Task brief
In the entries below, identify every line with the string "should" and copy it.

Information provided

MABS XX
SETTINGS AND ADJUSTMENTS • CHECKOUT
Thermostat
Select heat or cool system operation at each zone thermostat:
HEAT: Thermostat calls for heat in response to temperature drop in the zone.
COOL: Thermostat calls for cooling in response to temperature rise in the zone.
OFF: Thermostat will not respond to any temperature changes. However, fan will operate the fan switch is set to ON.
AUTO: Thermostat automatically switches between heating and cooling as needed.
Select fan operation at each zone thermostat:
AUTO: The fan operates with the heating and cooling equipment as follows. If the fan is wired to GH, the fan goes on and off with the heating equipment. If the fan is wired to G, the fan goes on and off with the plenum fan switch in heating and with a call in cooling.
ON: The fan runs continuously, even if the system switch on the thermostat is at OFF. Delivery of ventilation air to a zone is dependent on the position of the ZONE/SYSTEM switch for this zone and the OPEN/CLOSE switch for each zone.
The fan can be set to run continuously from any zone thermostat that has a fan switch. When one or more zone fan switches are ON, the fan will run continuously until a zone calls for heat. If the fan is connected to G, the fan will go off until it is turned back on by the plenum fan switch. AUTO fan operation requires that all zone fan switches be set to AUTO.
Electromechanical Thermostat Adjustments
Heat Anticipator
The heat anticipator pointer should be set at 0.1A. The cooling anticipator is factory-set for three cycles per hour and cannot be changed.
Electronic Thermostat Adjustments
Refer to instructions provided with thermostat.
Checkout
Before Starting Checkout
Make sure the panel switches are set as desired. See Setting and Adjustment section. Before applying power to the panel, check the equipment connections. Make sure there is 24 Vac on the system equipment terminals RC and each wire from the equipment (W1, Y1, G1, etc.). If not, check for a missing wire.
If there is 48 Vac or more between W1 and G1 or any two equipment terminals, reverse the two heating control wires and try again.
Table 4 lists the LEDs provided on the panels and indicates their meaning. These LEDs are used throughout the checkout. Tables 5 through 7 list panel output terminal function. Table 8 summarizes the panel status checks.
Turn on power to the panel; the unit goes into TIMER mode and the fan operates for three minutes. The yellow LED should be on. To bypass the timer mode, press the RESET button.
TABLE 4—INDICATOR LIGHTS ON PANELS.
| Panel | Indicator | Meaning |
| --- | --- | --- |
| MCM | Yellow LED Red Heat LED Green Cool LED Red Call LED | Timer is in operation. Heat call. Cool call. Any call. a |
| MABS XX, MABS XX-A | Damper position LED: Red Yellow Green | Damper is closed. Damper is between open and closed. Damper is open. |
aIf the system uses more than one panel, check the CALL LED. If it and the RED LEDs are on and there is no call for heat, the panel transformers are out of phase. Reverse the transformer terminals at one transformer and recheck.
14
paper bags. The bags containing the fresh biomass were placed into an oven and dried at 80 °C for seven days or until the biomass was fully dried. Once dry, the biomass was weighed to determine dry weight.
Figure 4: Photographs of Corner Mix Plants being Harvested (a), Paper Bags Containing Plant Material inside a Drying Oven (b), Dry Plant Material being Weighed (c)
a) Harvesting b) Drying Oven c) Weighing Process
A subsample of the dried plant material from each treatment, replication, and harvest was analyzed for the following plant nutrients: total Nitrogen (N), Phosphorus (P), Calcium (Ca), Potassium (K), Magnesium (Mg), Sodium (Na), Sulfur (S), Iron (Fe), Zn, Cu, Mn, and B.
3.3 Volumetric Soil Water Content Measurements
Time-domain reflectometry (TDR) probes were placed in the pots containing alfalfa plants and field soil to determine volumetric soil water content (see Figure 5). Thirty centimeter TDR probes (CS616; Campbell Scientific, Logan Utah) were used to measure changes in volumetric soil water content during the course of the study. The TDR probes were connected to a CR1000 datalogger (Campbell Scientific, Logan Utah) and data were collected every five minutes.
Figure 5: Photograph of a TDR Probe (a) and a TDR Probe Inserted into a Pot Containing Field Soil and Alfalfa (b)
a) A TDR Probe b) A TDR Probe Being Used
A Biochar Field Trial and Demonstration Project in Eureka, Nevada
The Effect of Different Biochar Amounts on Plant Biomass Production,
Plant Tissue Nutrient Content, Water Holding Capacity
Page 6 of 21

Exercise answer
The heat anticipator pointer should be set at 0.1A. The cooling anticipator is factory-set for three cycles per hour and cannot be changed.
Turn on power to the panel; the unit goes into TIMER mode and the fan operates for three minutes. The yellow LED should be on. To bypass the timer mode, press the RESET button.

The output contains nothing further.